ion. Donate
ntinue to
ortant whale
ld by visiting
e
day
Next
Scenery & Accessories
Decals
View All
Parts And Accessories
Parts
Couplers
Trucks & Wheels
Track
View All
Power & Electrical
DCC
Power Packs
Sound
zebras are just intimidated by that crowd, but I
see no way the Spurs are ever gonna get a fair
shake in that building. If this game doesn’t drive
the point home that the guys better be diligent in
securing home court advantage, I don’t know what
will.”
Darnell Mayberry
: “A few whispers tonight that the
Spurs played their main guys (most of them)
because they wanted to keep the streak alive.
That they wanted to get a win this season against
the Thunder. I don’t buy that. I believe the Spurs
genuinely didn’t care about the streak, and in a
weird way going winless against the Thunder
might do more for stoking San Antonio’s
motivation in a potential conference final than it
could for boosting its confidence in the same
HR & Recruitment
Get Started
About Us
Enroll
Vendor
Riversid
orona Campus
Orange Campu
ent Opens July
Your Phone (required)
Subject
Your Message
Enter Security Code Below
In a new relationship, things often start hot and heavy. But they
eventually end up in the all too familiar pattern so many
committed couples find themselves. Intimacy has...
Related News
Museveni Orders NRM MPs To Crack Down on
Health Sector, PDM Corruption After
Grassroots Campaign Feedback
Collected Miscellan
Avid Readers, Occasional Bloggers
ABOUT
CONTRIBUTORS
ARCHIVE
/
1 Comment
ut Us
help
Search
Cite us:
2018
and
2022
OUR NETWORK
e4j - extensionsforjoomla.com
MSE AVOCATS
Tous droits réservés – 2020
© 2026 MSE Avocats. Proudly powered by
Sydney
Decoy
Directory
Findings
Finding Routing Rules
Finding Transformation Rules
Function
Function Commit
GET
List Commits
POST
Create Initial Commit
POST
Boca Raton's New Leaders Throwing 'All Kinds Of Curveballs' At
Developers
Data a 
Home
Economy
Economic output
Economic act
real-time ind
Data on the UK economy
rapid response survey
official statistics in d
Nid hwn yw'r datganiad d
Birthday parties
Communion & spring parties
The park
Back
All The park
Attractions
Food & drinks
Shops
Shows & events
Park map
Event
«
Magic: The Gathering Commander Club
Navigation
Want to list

THE TASK
Show all lines in the entries above where the word "Accessories" appears.

EXERCISE SOLUTION
Scenery & Accessories
Parts And Accessories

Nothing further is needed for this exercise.